BIMG-10. IDH1 MUTATIONS INDUCE ORGANELLE DEFECTS VIA DYSREGULATED PHOSPHOLIPIDS

Abstract BACKGROUND Metabolic alterations of lipids have been identified as a hallmark of neoplasms, with the most prevalent being the balance between saturated fatty acid (SFA) and monosaturated fatty acid (MUFA). Stearoyl-CoA desaturase1 (SCD1), converting SFA to MUFA, is increased in many cancers, leading to worse prognosis. In glioma, the role of SCD1 remains unknown. Isocitrate dehydrogenase (IDH) mutations have been most commonly observed in glioma, but the involvement of mutant IDH in SCD1 expression also remains unknown. METHODS We conducted metabolic analysis to examine the alteration of SCD1 expression in genetically engineered glioma cell lines and normal human astrocyte (NHA). Lipid metabolic analysis was conducted by using LC-MS, Raman Imaging Microscopy and SCD1 expression was examined by Western-blotting and RT-PCR method. Electron microscopy was employed for organelle structure and genetic knock-down of SCD1 gene was performed. RESULT Herein, we uncovered increased MUFA and their phospholipids in Endoplasmic Reticulum (ER), generated by IDH1 mutation, that were responsible for Golgi and ER dilation. RNA seq data from The Cancer Genome Atlas, showed that SCD1 expression was significantly higher in IDH mutant gliomas compared with wild-type, and high SCD1 expression was associated with longer survival.

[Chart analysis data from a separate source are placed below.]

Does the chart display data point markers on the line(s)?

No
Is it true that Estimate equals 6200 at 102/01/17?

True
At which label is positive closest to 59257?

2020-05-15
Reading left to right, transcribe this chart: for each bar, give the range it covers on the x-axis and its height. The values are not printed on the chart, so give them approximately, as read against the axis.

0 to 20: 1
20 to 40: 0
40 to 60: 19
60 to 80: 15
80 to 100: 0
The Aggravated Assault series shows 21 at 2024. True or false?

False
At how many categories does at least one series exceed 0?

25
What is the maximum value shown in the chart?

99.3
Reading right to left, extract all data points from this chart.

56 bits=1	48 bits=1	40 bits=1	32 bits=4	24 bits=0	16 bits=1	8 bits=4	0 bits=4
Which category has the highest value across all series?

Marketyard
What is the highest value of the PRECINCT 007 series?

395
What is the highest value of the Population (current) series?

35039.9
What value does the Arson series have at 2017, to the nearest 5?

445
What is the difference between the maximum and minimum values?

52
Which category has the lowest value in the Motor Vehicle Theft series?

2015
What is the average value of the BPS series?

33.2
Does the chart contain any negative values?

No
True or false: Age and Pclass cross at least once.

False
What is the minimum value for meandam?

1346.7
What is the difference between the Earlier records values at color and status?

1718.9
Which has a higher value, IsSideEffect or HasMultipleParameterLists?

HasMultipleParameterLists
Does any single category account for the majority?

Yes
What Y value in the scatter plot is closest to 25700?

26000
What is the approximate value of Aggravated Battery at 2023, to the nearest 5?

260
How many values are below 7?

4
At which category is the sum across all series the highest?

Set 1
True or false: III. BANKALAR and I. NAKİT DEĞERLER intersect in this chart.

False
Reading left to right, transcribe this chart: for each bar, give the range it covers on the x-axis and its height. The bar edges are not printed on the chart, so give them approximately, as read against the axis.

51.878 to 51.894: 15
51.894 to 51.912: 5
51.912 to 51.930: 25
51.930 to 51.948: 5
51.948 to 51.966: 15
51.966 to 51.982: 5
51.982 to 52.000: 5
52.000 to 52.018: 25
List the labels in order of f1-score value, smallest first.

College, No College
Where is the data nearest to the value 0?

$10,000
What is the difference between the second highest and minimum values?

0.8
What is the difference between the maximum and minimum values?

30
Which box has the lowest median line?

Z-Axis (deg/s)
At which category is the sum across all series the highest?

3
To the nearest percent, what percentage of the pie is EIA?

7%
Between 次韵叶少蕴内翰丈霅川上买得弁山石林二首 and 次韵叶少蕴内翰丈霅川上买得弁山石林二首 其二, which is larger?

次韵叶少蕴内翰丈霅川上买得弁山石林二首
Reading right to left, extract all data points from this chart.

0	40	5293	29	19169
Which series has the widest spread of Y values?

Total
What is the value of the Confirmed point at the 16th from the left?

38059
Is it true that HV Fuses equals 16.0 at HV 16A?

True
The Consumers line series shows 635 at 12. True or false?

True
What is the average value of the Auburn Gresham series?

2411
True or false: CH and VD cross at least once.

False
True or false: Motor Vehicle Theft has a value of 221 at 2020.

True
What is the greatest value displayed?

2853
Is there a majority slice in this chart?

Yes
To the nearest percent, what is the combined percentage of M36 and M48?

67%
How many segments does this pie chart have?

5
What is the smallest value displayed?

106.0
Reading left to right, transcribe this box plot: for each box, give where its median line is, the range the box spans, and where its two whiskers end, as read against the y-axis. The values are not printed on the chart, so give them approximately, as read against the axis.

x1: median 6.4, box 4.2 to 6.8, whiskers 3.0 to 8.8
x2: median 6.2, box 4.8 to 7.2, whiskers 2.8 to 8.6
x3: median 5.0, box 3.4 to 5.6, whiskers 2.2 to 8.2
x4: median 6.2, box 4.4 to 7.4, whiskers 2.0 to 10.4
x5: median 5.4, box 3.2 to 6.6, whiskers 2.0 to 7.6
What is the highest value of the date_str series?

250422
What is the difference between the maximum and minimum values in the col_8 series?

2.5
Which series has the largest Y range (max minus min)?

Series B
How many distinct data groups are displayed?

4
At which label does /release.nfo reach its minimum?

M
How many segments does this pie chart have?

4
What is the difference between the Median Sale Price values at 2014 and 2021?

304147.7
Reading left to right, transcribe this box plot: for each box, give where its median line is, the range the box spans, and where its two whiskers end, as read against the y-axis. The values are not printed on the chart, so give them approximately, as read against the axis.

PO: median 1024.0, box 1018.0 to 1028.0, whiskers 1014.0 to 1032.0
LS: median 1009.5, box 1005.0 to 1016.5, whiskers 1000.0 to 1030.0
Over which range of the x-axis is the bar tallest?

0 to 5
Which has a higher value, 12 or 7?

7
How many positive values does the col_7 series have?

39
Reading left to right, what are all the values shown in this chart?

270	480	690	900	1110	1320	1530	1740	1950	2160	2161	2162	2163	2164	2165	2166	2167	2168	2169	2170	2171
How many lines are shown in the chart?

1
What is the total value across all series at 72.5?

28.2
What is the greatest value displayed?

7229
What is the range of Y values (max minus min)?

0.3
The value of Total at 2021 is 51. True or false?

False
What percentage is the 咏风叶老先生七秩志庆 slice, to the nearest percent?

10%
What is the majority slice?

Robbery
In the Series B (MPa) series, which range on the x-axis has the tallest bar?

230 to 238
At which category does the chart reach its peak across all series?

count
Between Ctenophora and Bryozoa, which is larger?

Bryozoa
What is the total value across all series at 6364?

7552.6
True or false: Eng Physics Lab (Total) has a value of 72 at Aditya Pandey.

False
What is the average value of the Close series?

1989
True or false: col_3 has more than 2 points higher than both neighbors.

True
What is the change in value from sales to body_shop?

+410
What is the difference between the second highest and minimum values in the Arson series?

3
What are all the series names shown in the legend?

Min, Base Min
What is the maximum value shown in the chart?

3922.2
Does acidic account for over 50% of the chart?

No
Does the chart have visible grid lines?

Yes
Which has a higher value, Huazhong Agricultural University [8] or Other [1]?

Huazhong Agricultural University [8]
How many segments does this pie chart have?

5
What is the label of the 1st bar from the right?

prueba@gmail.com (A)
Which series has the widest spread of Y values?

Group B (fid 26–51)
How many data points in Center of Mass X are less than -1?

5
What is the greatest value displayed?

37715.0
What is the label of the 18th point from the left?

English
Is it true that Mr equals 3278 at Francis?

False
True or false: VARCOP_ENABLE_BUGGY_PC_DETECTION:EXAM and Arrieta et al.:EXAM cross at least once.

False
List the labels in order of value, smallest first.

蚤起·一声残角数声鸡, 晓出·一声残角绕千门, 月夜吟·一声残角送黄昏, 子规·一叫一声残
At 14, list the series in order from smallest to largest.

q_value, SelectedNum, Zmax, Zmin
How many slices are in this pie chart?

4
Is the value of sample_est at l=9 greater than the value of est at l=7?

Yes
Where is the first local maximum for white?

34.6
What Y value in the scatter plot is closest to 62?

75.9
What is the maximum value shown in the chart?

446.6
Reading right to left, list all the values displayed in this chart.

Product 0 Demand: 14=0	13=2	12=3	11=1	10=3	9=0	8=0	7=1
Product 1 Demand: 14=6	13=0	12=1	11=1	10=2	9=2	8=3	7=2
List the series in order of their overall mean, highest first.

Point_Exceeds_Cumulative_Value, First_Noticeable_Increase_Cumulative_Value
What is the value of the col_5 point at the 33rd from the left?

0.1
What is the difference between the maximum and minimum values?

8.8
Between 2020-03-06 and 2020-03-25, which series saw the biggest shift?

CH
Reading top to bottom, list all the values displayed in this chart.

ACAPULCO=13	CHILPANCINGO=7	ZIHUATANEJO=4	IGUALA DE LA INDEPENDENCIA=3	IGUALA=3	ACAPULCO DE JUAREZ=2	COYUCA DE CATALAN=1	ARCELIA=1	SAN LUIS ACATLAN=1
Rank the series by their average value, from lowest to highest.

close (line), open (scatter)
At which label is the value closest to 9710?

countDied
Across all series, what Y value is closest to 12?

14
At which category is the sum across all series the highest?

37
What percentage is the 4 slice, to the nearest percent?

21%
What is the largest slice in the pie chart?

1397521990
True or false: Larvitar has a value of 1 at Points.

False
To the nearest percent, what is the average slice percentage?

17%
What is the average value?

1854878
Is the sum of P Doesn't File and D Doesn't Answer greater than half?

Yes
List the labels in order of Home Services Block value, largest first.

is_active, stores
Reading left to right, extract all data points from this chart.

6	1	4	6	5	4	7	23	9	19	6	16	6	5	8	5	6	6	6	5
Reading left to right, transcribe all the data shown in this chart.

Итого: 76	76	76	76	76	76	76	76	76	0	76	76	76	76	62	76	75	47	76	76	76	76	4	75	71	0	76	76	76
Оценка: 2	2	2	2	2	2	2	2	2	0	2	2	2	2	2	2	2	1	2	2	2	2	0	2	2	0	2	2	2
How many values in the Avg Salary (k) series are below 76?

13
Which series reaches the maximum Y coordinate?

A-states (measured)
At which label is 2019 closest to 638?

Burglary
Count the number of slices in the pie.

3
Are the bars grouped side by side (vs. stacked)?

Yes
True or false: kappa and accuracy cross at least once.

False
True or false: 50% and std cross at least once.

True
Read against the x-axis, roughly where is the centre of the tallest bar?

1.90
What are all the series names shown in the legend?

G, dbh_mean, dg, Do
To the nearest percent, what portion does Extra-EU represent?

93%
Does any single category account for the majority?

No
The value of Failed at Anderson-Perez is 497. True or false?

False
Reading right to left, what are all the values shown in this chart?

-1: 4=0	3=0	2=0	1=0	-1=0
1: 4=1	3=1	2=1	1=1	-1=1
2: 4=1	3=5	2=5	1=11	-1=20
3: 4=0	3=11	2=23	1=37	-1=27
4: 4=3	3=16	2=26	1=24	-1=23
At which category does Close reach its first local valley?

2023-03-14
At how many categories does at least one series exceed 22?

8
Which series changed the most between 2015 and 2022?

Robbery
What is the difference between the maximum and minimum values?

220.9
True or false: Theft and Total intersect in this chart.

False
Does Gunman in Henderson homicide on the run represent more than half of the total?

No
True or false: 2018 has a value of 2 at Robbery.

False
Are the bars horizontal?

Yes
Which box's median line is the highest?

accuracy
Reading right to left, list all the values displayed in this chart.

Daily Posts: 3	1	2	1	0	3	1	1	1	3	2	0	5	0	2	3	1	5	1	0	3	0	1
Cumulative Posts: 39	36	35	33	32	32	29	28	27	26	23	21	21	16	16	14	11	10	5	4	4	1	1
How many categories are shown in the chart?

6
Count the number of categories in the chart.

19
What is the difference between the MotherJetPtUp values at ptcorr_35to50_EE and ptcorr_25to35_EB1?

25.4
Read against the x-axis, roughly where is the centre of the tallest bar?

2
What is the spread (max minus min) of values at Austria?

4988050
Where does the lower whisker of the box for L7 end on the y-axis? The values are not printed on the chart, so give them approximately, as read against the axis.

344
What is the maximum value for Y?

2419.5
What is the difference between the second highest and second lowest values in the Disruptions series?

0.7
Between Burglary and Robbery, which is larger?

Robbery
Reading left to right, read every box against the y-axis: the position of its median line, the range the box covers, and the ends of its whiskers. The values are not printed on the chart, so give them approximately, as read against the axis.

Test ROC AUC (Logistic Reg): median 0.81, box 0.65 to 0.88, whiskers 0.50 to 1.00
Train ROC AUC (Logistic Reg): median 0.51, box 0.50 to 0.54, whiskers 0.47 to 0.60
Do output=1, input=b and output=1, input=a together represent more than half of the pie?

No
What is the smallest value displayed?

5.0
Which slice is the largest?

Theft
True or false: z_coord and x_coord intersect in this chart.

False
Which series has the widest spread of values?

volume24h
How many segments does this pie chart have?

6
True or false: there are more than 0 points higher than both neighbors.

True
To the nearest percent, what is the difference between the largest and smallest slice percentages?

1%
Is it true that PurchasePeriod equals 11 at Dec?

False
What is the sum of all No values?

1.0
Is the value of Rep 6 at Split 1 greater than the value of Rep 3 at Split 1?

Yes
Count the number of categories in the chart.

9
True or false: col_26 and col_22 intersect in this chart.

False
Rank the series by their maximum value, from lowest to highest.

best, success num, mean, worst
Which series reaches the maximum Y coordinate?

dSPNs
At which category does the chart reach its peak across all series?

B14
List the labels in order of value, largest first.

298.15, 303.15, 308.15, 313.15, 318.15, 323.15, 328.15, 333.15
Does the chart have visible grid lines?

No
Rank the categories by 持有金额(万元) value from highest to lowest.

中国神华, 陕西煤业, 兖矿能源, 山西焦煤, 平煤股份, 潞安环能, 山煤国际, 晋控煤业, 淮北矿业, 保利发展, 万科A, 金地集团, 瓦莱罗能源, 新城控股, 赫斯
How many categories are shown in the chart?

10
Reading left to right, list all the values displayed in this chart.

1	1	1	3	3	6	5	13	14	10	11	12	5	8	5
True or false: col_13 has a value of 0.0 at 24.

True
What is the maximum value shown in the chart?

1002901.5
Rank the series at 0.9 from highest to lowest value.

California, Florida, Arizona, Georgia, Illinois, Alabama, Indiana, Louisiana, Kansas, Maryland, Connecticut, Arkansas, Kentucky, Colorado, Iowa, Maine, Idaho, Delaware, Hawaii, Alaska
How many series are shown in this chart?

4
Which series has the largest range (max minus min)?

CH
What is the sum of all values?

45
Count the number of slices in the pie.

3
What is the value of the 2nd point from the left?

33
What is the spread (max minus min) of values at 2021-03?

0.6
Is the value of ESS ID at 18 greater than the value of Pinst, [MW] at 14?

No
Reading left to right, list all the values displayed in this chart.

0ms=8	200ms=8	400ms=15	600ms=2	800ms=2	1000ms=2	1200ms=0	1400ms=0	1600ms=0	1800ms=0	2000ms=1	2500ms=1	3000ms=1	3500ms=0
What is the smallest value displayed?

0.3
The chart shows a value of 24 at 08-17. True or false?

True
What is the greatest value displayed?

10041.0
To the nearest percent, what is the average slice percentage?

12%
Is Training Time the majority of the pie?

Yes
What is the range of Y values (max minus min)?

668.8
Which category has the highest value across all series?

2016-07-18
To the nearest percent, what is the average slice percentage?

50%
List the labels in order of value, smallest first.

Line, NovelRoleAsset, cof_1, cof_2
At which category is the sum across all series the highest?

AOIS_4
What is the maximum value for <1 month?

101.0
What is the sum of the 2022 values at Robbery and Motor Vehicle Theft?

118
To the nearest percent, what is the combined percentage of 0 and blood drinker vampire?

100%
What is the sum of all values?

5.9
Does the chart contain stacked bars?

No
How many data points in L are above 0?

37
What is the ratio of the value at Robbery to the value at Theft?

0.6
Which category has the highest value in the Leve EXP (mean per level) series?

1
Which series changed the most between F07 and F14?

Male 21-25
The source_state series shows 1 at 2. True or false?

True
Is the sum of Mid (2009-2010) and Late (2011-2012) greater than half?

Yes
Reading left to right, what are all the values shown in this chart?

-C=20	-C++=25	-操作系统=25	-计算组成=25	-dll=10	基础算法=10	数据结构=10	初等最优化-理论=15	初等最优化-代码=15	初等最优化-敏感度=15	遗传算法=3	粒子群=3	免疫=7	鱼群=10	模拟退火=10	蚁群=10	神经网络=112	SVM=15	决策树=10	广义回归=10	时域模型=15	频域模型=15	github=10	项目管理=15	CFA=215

Inhibition of IDH1 mutation or SCD1 silencing restored ER and Golgi morphology, while D-2HG and oleic acid induced morphological defects in these organelles. Moreover, addition of oleic acid, which tilts the balance towards elevated levels of MUFA, produced IDH1 mutant-specific cellular apoptosis. CONCLUSION Collectively, our results suggest that IDH1 mutant-induced SCD overexpression can rearrange the distribution of lipids in the organelles of glioma cells, providing a new insight on the link between lipids metabolism and organelle morphology in these cells, with potential and unique therapeutic implications. The results of the present study may also provide novel insights into the discovery of metabolic biomarkers for IDH mutant gliomas.